---------- TESTO PROPOSTO
2.       L’Amore Misericordioso nella famiglia

2.1     Precisate alcune linee di orientamento è possibile far prendere finalmente al nostro discorso un andamento più esistenziale e meno teorico.

          Vorrei partire, molto semplicemente, da due domande: come può l’annuncio di un Dio ricco di misericordia, che Gesù Cristo ci ha rivelato come Padre, rianimare la vita della famiglia, cioè letteralmente ridare un’anima alla sua vocazione d’amore, fino a penetrare le pieghe più intime e nascoste, raggiungendo tutta la gamma delle sfumature e delle vibrazioni affettive, esistenziali, educative che costruiscono, giorno dopo giorno, la fatica dello stare assieme?

          In secondo luogo: quale aiuto può venie, in questo specifico commino di santificazione familiare, da una famiglia Religiosa chiamata istituzionalmente, attraverso una speciale professione, a proclamare e testimoniare all’uomo d’oggi il mistero del Padre e del suo amore, a celebrare i tratti più delicati e profondi della tenerezza divina?

          Con una semplificazione inevitabile, che ha tutti i limiti dell’esperienza personale, sarei tentato di rispondere alla prima domanda con l’annuncio di Paolo: «Dio, ricco di misericordia, per il grande amore con il quale ci ha amati, da morti che eravamo per i peccati, ci ha fatto rivivere con Cristo»[18]. E’ l’annuncio inaudito di un amore che è in grado di ricongiungere la morte con la vita, fino a riabilitare un’esperienza vitale soffocata dalla perversa spirale del peccato.

          Tutta la dinamica dell’amore coniugale riflette ed amplifica, al livello della massima donazione possibile fra due persone, la stessa dinamica dell’amore umano, che impasta assieme la fragile generosità della donazione con le volubili immaturità dell’egoismo e con l’amarezza della caduta, del rifiuto, del tradimento. L’amore umano vive un suo equilibrio delicato e fragilissimo, affidato ad una sintesi precaria di affettività, di intelligenza e di libertà che deve confrontarsi in ogni momento con i rigurgiti della istintualità più impulsiva e con i calcoli miopi di una giustizia ridotta unicamente a pareggiare richieste e dirimere conflitti.
--------------------
---------- DATI DI PARTENZA
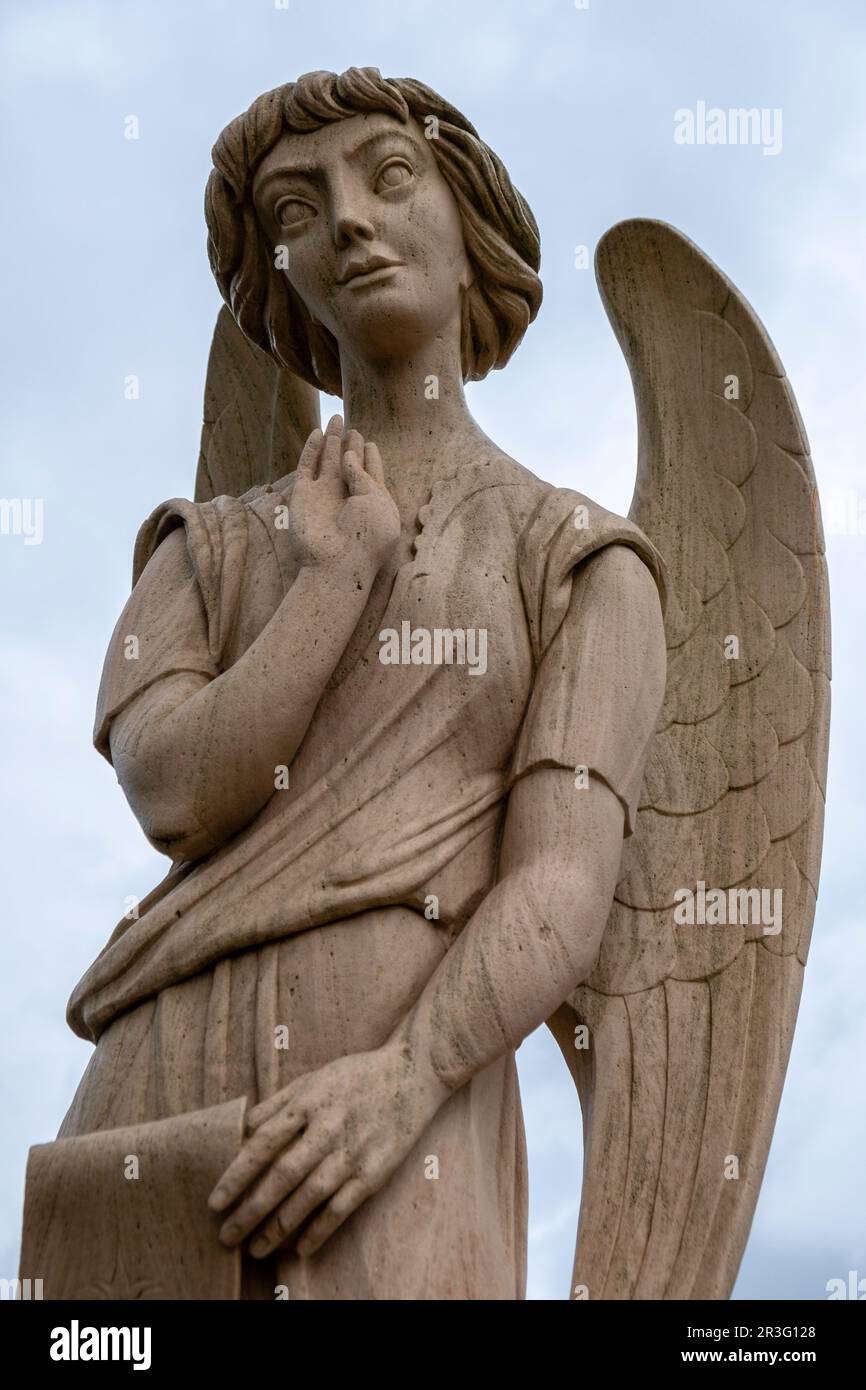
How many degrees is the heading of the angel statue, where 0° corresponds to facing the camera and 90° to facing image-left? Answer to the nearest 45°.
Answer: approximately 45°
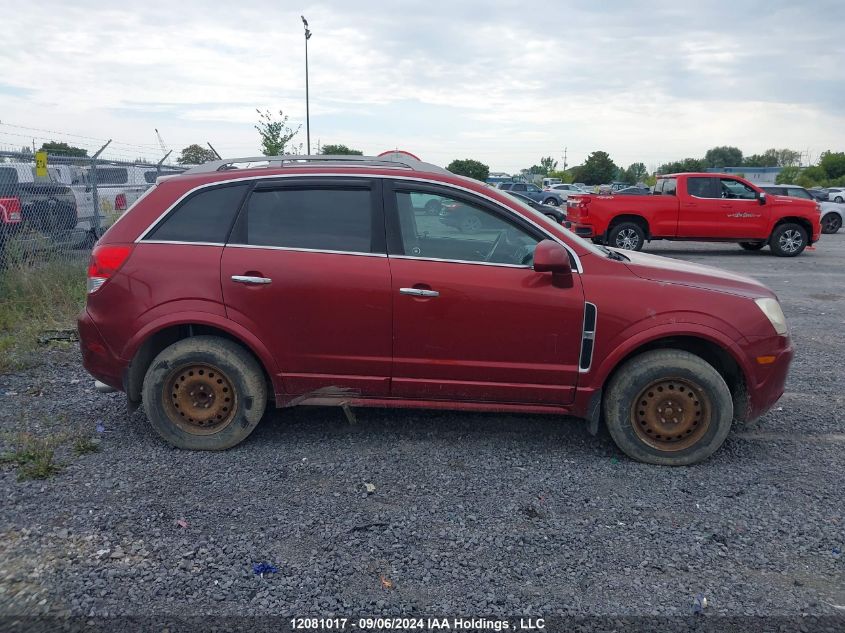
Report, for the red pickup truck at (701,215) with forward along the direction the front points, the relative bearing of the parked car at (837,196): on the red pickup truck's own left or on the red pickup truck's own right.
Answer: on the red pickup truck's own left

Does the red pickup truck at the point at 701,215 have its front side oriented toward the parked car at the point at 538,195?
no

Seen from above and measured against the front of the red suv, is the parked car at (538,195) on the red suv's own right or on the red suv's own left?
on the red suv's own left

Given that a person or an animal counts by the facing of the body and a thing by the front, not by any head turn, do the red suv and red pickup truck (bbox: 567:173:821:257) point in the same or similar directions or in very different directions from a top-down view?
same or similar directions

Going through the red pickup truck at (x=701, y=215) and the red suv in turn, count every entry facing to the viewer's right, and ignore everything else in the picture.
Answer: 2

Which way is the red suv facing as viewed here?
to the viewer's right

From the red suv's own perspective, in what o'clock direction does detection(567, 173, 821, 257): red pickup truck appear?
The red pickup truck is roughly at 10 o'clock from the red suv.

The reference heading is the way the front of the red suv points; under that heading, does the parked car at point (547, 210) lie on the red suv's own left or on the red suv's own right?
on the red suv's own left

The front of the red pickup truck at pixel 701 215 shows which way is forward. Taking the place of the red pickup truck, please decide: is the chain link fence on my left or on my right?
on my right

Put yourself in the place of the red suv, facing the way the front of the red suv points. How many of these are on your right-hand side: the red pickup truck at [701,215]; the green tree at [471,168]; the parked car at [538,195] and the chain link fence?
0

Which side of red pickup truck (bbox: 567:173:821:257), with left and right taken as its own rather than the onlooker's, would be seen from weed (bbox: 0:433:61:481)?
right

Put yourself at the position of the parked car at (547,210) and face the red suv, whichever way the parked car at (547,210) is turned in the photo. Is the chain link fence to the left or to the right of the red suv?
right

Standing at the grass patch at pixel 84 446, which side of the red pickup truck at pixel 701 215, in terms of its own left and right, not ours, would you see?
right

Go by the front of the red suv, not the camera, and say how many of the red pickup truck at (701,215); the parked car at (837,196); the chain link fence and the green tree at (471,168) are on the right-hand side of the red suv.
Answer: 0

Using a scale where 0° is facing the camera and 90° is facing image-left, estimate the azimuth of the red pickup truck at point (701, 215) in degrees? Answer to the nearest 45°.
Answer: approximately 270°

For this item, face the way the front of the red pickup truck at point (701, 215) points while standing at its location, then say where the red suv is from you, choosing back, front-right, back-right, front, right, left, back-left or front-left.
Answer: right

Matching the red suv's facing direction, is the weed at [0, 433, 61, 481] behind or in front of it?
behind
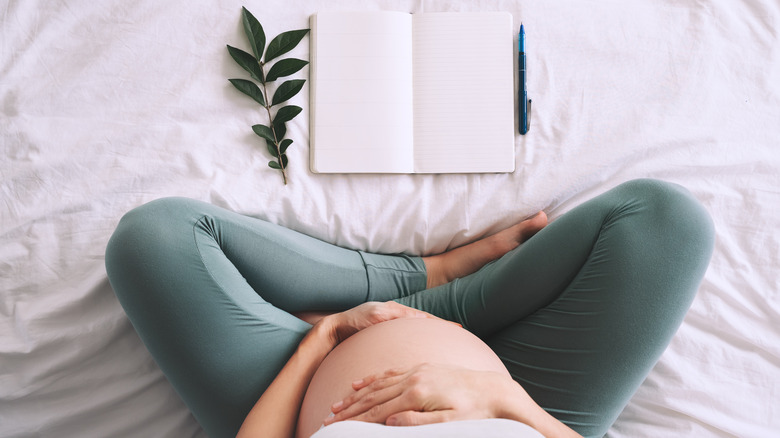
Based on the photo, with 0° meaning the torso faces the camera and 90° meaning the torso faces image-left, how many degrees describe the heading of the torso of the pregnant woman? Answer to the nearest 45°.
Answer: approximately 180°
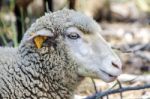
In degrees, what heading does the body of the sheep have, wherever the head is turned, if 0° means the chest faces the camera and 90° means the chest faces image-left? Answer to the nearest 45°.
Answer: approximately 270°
--------------------
■ CONSEGNA ■
Riassumi in due frasi il testo sull'Amore Misericordioso nella famiglia. I record costituiscono un materiale distinto dal testo.

■ SOLUZIONE ■
Il testo si chiede come l'annuncio di un Dio ricco di misericordia, rivelato da Gesù Cristo come Padre, possa rianimare la vita della famiglia, e quale aiuto possa dare a questo cammino una famiglia religiosa chiamata a testimoniare l'amore del Padre. Alla prima domanda si risponde con l'annuncio di Paolo di un amore che ci fa rivivere con Cristo, e si osserva che l'amore coniugale riflette la dinamica dell'amore umano, fragile ed esposto all'egoismo, agli impulsi dell'istinto e a una giustizia ridotta a calcolo.